From c77a16760f38ff69364720e43bd42e74ce8899b8 Mon Sep 17 00:00:00 2001
From: Sean Klein <sean@oxide.computer>
Date: Tue, 26 Mar 2024 14:25:29 -0700
Subject: [PATCH 14/14] feedback

---
 nexus/db-queries/src/db/queries/region_allocation.rs | 11 ++++++-----
 nexus/db-queries/src/db/raw_query_builder.rs         |  2 +-
 2 files changed, 7 insertions(+), 6 deletions(-)

diff --git a/nexus/db-queries/src/db/queries/region_allocation.rs b/nexus/db-queries/src/db/queries/region_allocation.rs
index 776fc6c34b..2e4f4cd776 100644
--- a/nexus/db-queries/src/db/queries/region_allocation.rs
+++ b/nexus/db-queries/src/db/queries/region_allocation.rs
@@ -243,11 +243,12 @@ pub fn allocation_query(
     //
     // Selecting two datasets on the same zpool will not initially be
     // possible, as at the time of writing each zpool only has one dataset.
-    // Additionally, we intend to modify the allocation strategy to select
-    // from 3 distinct sleds, removing the possibility entirely. But, if we
-    // introduce a change that adds another crucible dataset to zpools
-    // before we improve the allocation strategy, this check will make sure
-    // we don't violate drive redundancy, and generate an error instead.

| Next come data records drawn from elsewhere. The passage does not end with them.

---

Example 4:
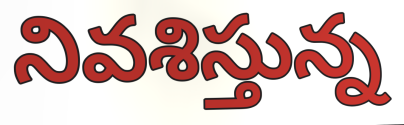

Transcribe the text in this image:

నివశిస్తున్న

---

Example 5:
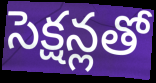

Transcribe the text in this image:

సెక్షన్లతోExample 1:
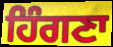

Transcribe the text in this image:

ਹਿੰਗਣਾ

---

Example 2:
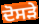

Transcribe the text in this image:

ਦੋਸੜੇ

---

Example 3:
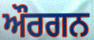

+    // Additionally, provide a configuration option ("distinct_sleds") to modify
+    // the allocation strategy to select from 3 distinct sleds, removing the
+    // possibility entirely. But, if we introduce a change that adds another
+    // crucible dataset to zpools before we improve the allocation strategy,
+    // this check will make sure we don't violate drive redundancy, and generate
+    // an error instead.
     .sql("
   do_insert AS (
     SELECT (((
diff --git a/nexus/db-queries/src/db/raw_query_builder.rs b/nexus/db-queries/src/db/raw_query_builder.rs
index 65ff22f86f..5c803e20ac 100644
--- a/nexus/db-queries/src/db/raw_query_builder.rs
+++ b/nexus/db-queries/src/db/raw_query_builder.rs
@@ -159,7 +159,7 @@ impl QueryBuilder {
 }
 
 /// Diesel's [diesel::query_builder::BoxedSqlQuery] has a few drawbacks that
-/// make wrapper more palatable:
+/// make this wrapper more palatable:
 ///
 /// - It always implements "Query" with SqlType = Untyped, so a caller could try to
 /// execute this query and get back any type.